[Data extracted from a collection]
= = = = =
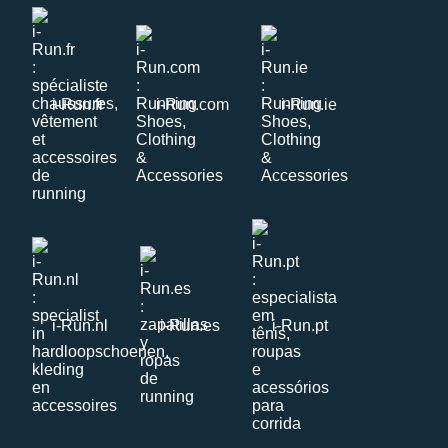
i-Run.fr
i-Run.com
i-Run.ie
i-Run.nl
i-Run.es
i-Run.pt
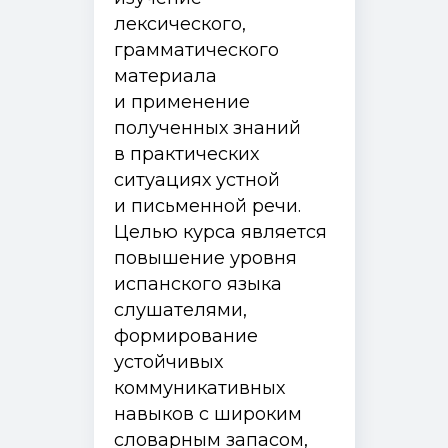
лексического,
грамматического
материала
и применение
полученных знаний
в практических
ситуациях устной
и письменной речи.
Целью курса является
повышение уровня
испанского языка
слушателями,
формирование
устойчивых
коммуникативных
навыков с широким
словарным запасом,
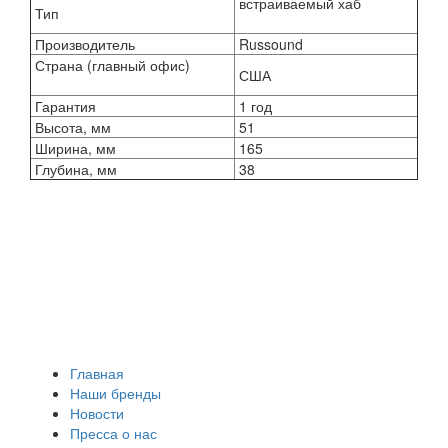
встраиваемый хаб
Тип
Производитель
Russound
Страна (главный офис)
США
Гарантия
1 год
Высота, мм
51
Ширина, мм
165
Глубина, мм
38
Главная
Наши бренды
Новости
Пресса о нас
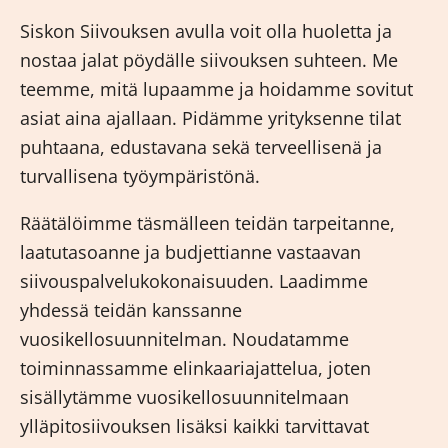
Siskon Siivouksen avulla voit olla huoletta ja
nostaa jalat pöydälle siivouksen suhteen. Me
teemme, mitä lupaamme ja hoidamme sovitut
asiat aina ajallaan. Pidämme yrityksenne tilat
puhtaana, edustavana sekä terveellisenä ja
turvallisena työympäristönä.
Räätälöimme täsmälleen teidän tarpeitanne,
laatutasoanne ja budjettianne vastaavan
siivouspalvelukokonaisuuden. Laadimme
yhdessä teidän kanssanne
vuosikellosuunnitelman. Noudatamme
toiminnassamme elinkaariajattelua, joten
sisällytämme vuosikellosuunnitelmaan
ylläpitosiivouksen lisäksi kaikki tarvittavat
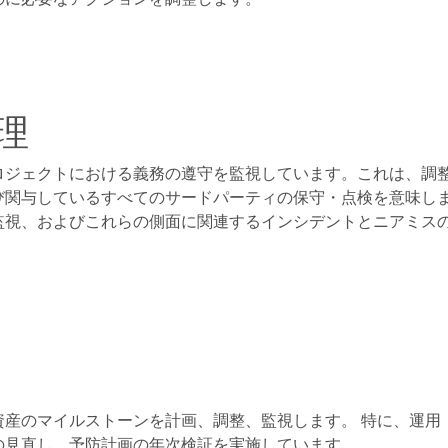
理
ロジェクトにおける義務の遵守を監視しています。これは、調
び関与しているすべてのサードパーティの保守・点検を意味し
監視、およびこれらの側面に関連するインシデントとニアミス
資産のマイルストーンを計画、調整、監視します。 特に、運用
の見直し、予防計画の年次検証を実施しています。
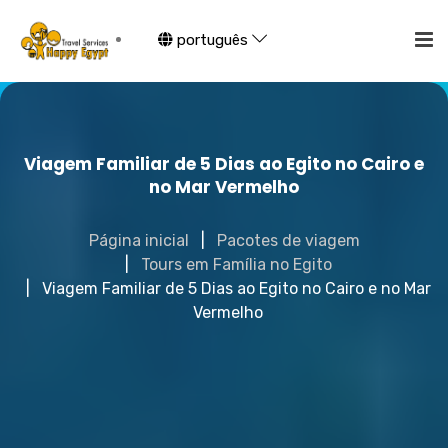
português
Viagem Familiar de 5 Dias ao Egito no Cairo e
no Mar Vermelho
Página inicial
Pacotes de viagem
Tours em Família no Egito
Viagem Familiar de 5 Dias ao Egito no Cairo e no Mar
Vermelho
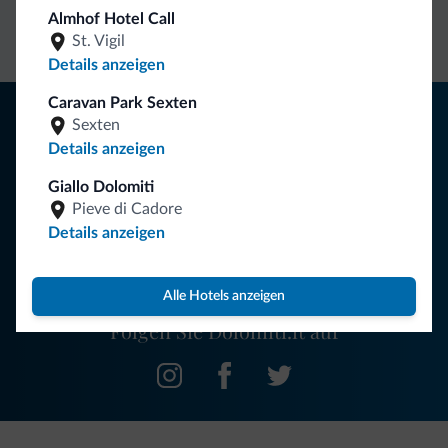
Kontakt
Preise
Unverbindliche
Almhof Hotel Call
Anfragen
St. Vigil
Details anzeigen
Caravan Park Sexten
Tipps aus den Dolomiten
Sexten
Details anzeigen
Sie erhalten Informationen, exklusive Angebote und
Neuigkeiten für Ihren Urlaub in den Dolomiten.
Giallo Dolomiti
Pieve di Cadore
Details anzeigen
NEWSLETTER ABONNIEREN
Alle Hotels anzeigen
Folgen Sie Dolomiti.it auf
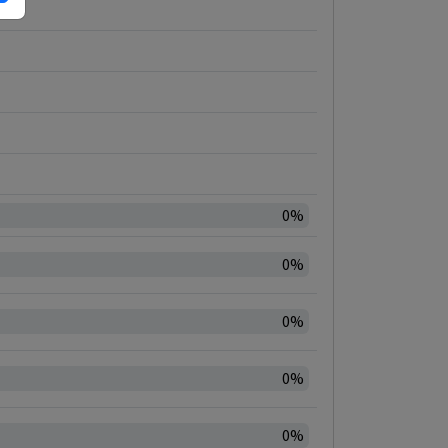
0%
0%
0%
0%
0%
= = = = =
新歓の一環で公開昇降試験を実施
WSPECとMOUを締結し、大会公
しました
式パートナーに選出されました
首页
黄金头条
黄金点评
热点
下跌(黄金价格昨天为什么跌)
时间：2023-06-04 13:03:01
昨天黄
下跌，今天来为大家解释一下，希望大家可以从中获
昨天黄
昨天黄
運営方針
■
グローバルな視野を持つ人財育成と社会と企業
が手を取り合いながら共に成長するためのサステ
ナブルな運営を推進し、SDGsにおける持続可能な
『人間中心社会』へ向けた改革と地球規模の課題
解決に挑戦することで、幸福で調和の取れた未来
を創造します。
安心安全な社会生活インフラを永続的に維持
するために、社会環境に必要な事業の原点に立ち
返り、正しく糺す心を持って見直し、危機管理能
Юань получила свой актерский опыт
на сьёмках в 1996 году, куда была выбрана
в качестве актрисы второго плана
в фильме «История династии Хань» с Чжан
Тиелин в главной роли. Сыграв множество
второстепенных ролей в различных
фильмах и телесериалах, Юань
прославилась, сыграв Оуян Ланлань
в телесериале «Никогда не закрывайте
= = = = =
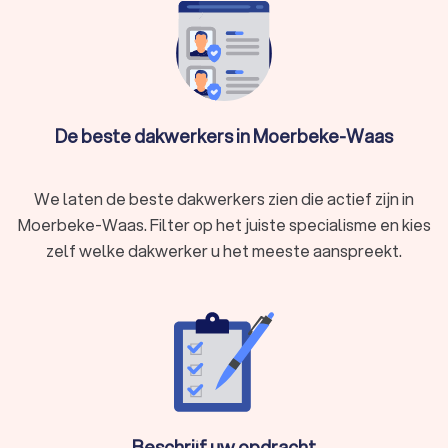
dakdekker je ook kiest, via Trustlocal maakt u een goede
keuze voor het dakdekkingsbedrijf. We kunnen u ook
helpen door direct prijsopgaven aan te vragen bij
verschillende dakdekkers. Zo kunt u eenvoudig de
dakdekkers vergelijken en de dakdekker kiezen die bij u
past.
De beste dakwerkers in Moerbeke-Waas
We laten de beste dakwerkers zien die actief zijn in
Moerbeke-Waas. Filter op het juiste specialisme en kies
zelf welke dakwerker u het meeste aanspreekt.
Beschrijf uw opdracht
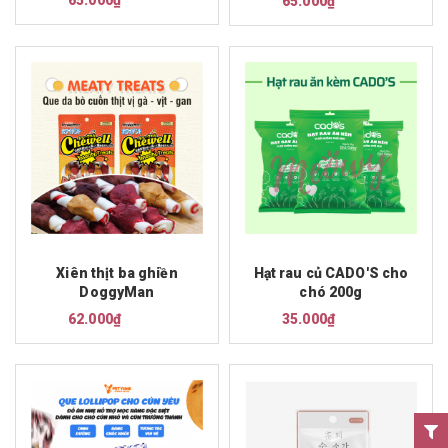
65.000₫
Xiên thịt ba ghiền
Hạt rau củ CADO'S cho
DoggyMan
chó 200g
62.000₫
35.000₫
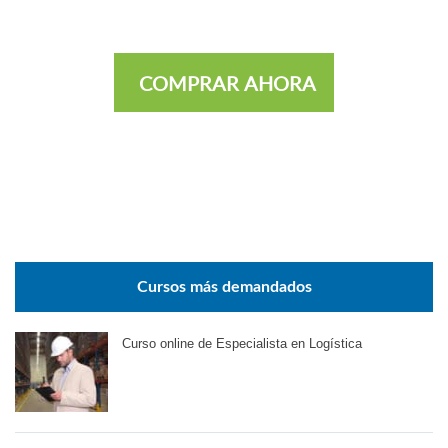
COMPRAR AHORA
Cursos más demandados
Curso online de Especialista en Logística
= = = = =
:: Work instructions ::
Copy every line of the data that carries the word "Dolomiten".

:: Your response ::
Tipps aus den Dolomiten
Neuigkeiten für Ihren Urlaub in den Dolomiten.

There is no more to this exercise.